Send two requests with the same prefix and verify both reach the same vLLM replica.

  1. Create two request payloads that share the same content in the first message.

    echo '{"max_tokens":24,"messages":[{"content":"Hi, here'\''s some system prompt: hi hi hi hi hi hi hi hi hi hi.For user 3, here are some other context: hi hi hi hi hi hi hi hi hi hi hi hi hi hi hi hi hi hi hi hi hi hi hi hi hi hi hi hi hi hi hi hi hi hi hi hi hi hi hi hi hi hi hi hi hi hi hi hi hi hi hi hi hi hi hi hi hi hi hi hi hi hi hi hi hi hi hi hi hi hi hi hi hi hi hi hi hi hi hi hi hi hi hi hi hi hi hi hi hi hi hi hi hi hi hi hi hi hi hi hi hi hi hi hi hi hi hi hi hi hi hi.I would like to test your intelligence. for this purpose I would like you to play zork. you can interact with the game by typing in commands. I will forward these commands to the game and type in any response. are you ready?","role":"user"}],"model":"Qwen3-32B","stream":true,"stream_options":{"include_usage":true},"temperature":0}' > round1.txt
    echo '{"max_tokens":3,"messages":[{"content":"Hi, here'\''s some system prompt: hi hi hi hi hi hi hi hi hi hi.For user 3, here are some other context: hi hi hi hi hi hi hi hi hi hi hi hi hi hi hi hi hi hi hi hi hi hi hi hi hi hi hi hi hi hi hi hi hi hi hi hi hi hi hi hi hi hi hi hi hi hi hi hi hi hi hi hi hi hi hi hi hi hi hi hi hi hi hi hi hi hi hi hi hi hi hi hi hi hi hi hi hi hi hi hi hi hi hi hi hi hi hi hi hi hi hi hi hi hi hi hi hi hi hi hi hi hi hi hi hi hi hi hi hi hi hi hi hi hi hi hi hi hi hi hi.I would like to test your intelligence. for this purpose I would like you to play zork. you can interact with the game by typing in commands. I will forward these commands to the game and type in any response. are you ready?","role":"user"},{"content":"Hi there! It looks like you'\''re setting up a fun test. I'\''m ready to play Zork! You can","role":"assistant"},{"content":"% zork\nWelcome to Dungeon. This version created 11-MAR-91.\nYou are in an open field west of a big white house with a boarded\nfront door.\nThere is a small mailbox here.\n>","role":"user"},{"content":"Great!","role":"assistant"},{"content":"Opening the mailbox reveals:\n A leaflet.\n>","role":"user"}],"model":"Qwen3-32B","stream":true,"stream_options":{"include_usage":true},"temperature":0}' > round2.txt
  2. Get the gateway's public IP address.
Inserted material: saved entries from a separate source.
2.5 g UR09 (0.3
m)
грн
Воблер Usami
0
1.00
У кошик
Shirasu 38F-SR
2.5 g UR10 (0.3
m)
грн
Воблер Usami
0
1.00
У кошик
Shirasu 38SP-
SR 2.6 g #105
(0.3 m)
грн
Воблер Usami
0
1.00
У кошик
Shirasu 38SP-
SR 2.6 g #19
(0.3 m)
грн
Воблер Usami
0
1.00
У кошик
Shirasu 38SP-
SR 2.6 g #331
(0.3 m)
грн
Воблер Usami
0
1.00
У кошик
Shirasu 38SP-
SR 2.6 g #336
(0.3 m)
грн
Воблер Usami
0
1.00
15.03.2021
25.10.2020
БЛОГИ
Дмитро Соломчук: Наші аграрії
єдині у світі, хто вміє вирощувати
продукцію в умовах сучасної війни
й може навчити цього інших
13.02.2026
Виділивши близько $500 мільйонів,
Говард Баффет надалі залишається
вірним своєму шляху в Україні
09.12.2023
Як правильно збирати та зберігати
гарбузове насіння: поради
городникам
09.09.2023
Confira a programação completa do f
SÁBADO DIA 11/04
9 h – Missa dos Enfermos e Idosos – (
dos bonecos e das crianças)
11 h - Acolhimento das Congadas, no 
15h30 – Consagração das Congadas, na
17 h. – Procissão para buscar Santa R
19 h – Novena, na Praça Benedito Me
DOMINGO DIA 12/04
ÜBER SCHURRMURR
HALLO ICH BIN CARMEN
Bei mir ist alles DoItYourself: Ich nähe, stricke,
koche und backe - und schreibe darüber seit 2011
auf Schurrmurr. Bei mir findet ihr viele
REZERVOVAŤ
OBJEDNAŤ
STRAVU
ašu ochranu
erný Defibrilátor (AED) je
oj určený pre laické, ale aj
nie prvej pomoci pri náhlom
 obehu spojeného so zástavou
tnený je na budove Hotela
    export GATEWAY_IP=$(kubectl get gateway/inference-gateway -o jsonpath='{.status.addresses[0].value}')
  3. Send both requests.

    curl -X POST $GATEWAY_IP:8080/v1/chat/completions -H 'Content-Type: application/json' -d @./round1.txt
    curl -X POST $GATEWAY_IP:8080/v1/chat/completions -H 'Content-Type: application/json' -d @./round2.txt
  4. Check the inference extension logs. Both entries should show the same endpoint.Address, confirming both requests reached the same vLLM replica.

    kubectl logs deploy/epp-default-qwen-inference-pool -n envoy-gateway-system | grep "handled"

    Expected output:

    2025-08-19T10:16:12Z	LEVEL(-2)	requestcontrol/director.go:278	Request handled	{"x-request-id": "00d5c24e-b3c8-461d-9848-7bb233243eb9", "model": "Qwen3-32B", "resolvedTargetModel": "Qwen3-32B", "criticality": "Critical", "model": "Qwen3-32B", "targetModel": "Qwen3-32B", "endpoint": "{NamespacedName:default/qwen3-779c54544f-9c4vz Address:10.0.0.5 Labels:map[app:qwen3 pod-template-hash:779c54544f]}"}
    2025-08-19T10:16:19Z	LEVEL(-2)	requestcontrol/director.go:278	Request handled	{"x-request-id": "401925f5-fe65-46e3-8494-5afd83921ba5", "model": "Qwen3-32B", "resolvedTargetModel": "Qwen3-32B", "criticality": "Critical", "model": "Qwen3-32B", "targetModel": "Qwen3-32B", "endpoint": "{NamespacedName:default/qwen3-779c54544f-9c4vz Address:10.0.0.5 Labels:map[app:qwen3 pod-template-hash:779c54544f]}"}

    In this example, both requests show Address:10.0.0.5, confirming they were routed to the same pod.